If you have any kind of Apple developer account, even the free one, you can watch Typedrawers’ own
Antonio Cavedoni as he
hosts his own keynotësque video about the San Francisco family of fonts for the Apple Watch and iOS 9 (indeed replacing Helvetica).
(
General WWDC Videos page. San Francisco as iOS 9 default font was
quite openly illustrated during the WWDC 2015 opening keynote.)
Comments
Not exactly “Think different”.
This is isn’t quite true. You’re right that San Francisco has some features that are unique to OS fonts, but, as David says above, all the features are quite common in professional fonts used for editorial and corporate design work.

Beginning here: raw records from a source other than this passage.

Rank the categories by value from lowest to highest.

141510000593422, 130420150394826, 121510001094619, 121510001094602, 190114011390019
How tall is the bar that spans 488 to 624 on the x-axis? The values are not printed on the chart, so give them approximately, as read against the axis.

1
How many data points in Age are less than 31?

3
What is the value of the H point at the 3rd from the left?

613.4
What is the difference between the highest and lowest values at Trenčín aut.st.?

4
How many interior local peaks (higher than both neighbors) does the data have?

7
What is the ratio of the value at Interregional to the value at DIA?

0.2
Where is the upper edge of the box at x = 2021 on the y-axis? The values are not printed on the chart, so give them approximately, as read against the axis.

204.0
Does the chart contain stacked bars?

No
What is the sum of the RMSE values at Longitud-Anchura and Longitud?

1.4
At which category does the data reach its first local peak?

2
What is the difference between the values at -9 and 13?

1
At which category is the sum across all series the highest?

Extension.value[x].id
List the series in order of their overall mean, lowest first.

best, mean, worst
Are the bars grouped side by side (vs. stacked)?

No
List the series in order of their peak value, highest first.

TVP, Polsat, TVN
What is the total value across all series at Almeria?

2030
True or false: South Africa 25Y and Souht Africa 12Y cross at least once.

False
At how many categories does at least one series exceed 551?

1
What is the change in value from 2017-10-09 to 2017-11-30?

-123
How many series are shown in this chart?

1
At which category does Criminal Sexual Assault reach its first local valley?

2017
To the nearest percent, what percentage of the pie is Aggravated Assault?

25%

The new system APIs are applicable to all fonts with compatible features out there…
This is a nifty use of the contextual alternate feature, which is common among OpenType fonts. I’m sure there are other vertically centered colon alts out there, but not many. They could also be applied to case-sensitive punctuation.
The features you mention are not typeface-specific.
I’ve included “automatic” features such as the ones you mention in many typefaces, activated by the <calt> feature and e.g. <case> effects that are automatically activated when selecting lining figures.
The clock colon is UI stuff, outside of the normal realm of Editorial or Corporate work of the past. And while a whole new era of colonization is born for some, some of us have had that glyph on our plates for UI work before.
The rest, figures and size masters, are available, though specific breaks between size masters are up to the designer to recommend, and the user to choose ultimately when trying to achieve a particular weight balance between sizes of the same typeface. For a pair of environments, like Mac OS and iOS, the UI designer can fine tune this pretty well.
What happens when this generalizes to the web's plethora of devices, where the font's responsive requirements, just in weight, make families large, is everyone's next guess. But for now, IMHO, on the Mac, there is less room for improvement than on any other platform.
The iA website uses a different font today (Nitti by Blue Monday), but at the time they were experimenting with their own font, “iABC Regular”.
The basic idea of fonts adjusting to their environment is not that new, as we all know. In traditional tyopgraphy, typefaces were cut in different sizes and their anatomy was adjusted accordingly. Sometimes these changes were a natural result of the materials being used, like wood or lead — some features couldn’t be articulated well in such small sizes, or became softer from repeated use of the typeset.
I think typography becoming more responsive to the application environment, the context in which it is being used, is increasingly important and there is still a lot to do in this field. So far our best tools and features we use today stem from technologies 10 years old or older, when there was no “retina display” in sight. Which isn’t a bad thing per se, but clinging to traditional paradigms can fog the view for new ideas. I would love if Apple took the introduction of San Francisco as a kiss of the Sleeping Beauty, and began to improve typography across the board.
Look at iBooks, with too tight leading and questionable font choices, or the inconsistent rendering engines across the OS. I hope this is going to change with OS X El Capitan and iOS 9.